|Stats: 289 members, 6,395 topics. Date: April 30, 2017, 11:24 pm|
Fashion illustrators use four views when drawing a model. Imagine yourself trying on an outfit and looking in the mirror. What views do you try to get to determine whether a look is for you? Here are the four views you see as you turn slowly from front to back:
* Three-quarter view
* Side view
* Back view
Facing forward: The front view
Artists — and that’s you! — often consider the front view the easiest to draw. Imagine looking straight on at a person or at yourself in the mirror — that’s a front view. The front view allows you to see a complete view of both sides of the body, keeping the imaginary center front line exactly down the middle.
The front view is great for fashion illustration because seeing all the details is easy; clothes hang well and look fun! Add the angled shoulders and hips that convey attitude in fashion drawing, and you have a great start on fashion illustrations.
Teasing the viewer with the three-quarter view
Think about the stars on the red carpet posing for pictures.

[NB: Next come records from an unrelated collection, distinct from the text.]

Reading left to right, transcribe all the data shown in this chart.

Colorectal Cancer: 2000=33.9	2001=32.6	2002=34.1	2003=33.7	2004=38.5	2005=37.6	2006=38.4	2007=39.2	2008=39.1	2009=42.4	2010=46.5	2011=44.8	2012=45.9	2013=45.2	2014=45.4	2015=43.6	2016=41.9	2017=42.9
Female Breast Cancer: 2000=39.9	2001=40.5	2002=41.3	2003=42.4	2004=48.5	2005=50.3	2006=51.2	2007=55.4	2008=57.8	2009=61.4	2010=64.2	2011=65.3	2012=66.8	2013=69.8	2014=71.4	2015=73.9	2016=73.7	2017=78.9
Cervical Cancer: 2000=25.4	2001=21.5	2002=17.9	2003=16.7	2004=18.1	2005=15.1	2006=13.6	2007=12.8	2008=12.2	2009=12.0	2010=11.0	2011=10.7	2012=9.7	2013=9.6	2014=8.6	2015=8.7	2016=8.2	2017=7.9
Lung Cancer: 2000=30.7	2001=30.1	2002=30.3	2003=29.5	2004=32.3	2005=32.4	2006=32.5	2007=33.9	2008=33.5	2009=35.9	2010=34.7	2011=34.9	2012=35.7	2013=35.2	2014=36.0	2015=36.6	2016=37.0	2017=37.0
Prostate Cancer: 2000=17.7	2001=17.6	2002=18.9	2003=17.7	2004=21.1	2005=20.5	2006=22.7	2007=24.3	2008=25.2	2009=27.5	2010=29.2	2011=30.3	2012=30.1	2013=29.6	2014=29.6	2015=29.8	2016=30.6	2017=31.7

As they pose, they tend to turn their bodies slightly for a slimming effect and bring one foot forward. This pose is referred to as the three-quarter view. The three-quarter view allows you to see the front of the body, but one side is shown more than the other.
In the figure, you can see a sexy yet demure three-quarter view that shows more of the figure’s left arm than her right. Compare this to the front view, in which you can see both arms equally well.
With the three-quarter view, the head can face any direction; play with various directions for different looks and feelings. Drawing the three-quarter view is a bit advanced, but that makes it all the more fun to explore, so don’t let it scare you!
Turning to the side view
You may not see or use the side view as much as the other views, but it’s great for showing the side details of a dress or the way a coat nips in at the back waist. The side view is also a high fashion and creative way to show a wedding dress or evening gown.
Capturing the side view can be tricky, but with a little practice, your side views will have just as much attitude as your rockin’ front views.
Spinning around to see the back view
The back view is really only needed to show — yep, you guessed it — the back of a garment. Think about all the types of clothing where straining to see your back end is important. Jeans, jeans, and more jeans, without a doubt! And strapless dresses or other types of revealing clothing often have you trying for a good view of the back as well.
Fashion artists often use back views in fashion illustration as companions to the front views of a design. Many times, a design includes both the front and back views to give a detailed look at the garment.
The best part about drawing the back view is that it’s almost exactly the same as drawing the front view. With a few minor changes, drawing a figure from the back view comes as naturally as drawing one from the front.